Collection entries:
---

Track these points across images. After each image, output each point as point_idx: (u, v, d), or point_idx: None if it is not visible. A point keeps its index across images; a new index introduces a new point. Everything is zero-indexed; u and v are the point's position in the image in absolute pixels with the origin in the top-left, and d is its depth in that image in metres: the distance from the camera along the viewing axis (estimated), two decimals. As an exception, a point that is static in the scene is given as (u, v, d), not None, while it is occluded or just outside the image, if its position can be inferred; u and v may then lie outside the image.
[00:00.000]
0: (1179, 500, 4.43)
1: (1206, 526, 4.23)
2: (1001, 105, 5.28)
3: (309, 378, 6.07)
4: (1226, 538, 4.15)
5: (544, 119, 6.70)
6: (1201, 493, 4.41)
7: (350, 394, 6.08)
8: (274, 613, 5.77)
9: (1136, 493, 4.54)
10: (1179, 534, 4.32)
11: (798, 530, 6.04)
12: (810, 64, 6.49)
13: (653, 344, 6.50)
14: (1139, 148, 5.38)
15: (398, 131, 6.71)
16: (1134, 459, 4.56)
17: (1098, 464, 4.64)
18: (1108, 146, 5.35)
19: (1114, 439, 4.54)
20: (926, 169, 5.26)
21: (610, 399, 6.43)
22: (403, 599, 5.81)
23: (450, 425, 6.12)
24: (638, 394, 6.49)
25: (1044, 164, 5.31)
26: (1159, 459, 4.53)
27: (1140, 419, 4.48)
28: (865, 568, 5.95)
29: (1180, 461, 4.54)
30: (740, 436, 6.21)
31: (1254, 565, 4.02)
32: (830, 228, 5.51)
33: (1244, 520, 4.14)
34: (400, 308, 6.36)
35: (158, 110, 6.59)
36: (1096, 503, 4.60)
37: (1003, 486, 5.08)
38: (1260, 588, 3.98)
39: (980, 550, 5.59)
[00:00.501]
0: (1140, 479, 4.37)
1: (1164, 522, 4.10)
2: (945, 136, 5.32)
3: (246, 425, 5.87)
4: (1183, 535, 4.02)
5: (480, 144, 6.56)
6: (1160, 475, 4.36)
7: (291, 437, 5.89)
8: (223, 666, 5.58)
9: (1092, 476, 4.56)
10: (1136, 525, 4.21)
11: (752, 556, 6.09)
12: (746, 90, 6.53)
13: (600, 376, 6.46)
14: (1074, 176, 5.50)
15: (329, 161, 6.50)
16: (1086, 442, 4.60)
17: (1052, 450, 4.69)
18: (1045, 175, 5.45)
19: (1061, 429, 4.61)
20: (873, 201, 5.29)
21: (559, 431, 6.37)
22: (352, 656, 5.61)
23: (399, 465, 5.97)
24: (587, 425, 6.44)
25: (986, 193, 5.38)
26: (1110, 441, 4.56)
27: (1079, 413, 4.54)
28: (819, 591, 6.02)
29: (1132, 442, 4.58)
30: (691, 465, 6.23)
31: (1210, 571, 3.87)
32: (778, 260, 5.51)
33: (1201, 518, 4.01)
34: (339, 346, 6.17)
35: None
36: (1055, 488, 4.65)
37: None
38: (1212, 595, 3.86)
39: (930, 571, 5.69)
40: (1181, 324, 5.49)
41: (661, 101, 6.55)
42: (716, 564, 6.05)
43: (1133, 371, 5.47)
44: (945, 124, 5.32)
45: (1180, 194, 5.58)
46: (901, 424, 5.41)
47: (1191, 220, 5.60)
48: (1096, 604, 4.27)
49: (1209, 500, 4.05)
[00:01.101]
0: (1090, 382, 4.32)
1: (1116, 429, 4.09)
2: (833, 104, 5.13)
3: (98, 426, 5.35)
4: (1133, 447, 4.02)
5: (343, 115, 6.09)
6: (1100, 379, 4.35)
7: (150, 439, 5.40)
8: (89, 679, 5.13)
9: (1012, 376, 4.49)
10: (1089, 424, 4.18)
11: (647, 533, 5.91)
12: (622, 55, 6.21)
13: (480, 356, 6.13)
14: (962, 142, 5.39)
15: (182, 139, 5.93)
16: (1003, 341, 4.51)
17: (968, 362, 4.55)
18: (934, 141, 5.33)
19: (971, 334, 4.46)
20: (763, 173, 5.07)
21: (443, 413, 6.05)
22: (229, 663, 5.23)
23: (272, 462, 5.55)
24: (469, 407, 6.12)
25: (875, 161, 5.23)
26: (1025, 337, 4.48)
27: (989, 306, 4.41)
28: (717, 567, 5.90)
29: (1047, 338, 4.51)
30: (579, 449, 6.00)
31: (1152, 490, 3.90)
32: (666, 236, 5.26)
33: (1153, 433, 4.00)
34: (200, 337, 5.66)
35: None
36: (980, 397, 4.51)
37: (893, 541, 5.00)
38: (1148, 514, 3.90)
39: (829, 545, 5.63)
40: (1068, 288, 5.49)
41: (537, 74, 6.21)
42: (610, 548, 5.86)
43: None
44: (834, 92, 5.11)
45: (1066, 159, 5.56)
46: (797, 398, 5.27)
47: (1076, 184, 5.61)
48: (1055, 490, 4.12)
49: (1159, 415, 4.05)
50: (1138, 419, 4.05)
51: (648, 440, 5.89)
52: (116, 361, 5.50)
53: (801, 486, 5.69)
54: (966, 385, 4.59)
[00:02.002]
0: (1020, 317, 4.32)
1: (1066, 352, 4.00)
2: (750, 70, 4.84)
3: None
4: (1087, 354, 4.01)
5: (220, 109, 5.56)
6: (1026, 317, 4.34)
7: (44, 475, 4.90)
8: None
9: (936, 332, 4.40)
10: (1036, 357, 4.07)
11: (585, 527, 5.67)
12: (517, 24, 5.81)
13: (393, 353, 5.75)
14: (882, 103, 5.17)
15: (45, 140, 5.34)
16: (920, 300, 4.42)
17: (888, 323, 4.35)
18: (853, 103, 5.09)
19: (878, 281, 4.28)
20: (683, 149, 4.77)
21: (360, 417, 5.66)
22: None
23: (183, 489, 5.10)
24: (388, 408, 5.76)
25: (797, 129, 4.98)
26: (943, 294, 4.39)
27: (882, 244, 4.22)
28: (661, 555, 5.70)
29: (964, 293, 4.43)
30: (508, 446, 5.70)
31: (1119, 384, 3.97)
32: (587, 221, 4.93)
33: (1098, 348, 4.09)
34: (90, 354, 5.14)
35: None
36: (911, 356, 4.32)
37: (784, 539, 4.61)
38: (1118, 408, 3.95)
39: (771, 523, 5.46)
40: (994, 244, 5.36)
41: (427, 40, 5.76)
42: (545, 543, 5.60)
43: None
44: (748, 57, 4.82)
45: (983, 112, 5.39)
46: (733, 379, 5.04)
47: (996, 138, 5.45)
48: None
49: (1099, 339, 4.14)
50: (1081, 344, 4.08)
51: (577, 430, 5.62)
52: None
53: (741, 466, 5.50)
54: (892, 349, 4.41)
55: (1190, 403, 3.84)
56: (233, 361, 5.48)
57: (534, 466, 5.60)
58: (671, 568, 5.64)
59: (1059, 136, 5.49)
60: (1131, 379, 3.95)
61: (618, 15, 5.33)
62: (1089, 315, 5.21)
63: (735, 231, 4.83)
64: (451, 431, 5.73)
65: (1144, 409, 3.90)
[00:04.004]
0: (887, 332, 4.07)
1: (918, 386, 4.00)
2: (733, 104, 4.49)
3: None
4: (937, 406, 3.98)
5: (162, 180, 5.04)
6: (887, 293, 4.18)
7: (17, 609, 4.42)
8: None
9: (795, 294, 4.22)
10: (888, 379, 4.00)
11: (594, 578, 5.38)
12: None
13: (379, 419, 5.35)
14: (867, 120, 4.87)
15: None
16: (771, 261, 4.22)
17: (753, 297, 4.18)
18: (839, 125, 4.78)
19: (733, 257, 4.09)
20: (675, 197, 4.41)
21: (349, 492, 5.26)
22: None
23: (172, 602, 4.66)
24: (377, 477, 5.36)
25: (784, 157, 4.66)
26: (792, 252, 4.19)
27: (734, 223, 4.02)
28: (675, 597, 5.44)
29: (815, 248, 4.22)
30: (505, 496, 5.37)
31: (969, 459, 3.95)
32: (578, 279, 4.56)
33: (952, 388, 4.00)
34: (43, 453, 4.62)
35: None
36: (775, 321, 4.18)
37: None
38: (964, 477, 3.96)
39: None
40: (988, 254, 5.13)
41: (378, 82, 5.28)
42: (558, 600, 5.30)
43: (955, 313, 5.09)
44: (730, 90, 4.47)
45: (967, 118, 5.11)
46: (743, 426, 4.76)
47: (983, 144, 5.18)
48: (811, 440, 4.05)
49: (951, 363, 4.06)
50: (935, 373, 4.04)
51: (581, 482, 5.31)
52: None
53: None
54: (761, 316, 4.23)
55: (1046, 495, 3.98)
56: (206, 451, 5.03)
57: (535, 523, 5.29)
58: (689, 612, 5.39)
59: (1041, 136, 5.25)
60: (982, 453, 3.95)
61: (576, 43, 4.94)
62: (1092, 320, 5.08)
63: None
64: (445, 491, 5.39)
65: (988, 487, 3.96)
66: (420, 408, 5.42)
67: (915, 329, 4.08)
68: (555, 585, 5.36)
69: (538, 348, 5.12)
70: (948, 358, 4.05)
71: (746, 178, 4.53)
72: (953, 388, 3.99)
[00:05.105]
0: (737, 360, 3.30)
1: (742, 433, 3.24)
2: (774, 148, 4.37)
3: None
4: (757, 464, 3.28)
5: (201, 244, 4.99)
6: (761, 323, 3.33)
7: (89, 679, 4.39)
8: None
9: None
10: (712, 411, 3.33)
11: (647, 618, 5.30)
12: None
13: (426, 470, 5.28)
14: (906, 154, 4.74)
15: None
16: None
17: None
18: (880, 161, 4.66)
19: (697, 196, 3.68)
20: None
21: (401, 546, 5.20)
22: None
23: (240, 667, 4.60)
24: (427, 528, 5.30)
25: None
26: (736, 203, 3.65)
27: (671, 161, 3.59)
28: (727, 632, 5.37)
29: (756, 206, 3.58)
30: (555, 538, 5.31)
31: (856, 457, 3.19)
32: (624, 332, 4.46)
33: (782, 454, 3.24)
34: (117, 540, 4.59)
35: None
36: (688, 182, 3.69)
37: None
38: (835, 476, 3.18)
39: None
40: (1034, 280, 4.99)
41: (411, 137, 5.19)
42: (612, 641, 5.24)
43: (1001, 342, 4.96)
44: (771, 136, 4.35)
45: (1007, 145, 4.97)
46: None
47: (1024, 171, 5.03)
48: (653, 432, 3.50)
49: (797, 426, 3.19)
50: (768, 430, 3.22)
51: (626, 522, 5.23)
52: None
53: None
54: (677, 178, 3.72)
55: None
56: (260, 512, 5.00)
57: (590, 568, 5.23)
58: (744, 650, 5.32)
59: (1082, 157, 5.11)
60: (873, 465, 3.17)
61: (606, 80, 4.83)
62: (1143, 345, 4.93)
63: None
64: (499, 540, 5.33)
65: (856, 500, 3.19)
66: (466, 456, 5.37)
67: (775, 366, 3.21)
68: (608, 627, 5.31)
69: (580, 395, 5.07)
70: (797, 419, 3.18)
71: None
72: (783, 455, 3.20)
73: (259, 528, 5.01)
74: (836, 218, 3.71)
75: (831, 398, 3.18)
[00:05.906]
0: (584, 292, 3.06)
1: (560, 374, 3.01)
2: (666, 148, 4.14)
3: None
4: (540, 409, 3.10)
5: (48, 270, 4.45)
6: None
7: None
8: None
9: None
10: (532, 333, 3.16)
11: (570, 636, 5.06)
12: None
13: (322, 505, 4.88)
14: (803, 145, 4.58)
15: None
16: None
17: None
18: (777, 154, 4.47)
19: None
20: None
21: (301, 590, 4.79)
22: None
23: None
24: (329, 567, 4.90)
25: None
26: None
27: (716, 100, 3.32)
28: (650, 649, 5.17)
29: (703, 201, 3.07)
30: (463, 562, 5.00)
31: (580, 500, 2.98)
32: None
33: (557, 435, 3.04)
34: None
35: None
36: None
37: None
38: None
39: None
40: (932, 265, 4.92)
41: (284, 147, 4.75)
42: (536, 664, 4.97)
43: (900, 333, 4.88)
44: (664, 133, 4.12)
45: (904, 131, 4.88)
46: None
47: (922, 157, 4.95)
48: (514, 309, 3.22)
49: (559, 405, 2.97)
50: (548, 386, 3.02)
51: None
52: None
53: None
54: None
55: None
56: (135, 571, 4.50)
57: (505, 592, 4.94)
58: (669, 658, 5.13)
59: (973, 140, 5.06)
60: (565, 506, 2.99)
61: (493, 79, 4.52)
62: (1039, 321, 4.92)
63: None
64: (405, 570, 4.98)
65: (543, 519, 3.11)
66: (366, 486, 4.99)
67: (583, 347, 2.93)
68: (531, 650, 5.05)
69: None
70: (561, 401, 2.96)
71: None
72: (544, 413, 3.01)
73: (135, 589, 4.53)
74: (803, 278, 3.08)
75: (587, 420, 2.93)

---

**YOUR GOAL**: Transcribe the lines above between the line holding "42: (716, 564, 6.05)" and the line holding "49: (1209, 500, 4.05)", inclusive, exactly as they stand and with nothing added.

**WRITTEN ANSWER**:
42: (716, 564, 6.05)
43: (1133, 371, 5.47)
44: (945, 124, 5.32)
45: (1180, 194, 5.58)
46: (901, 424, 5.41)
47: (1191, 220, 5.60)
48: (1096, 604, 4.27)
49: (1209, 500, 4.05)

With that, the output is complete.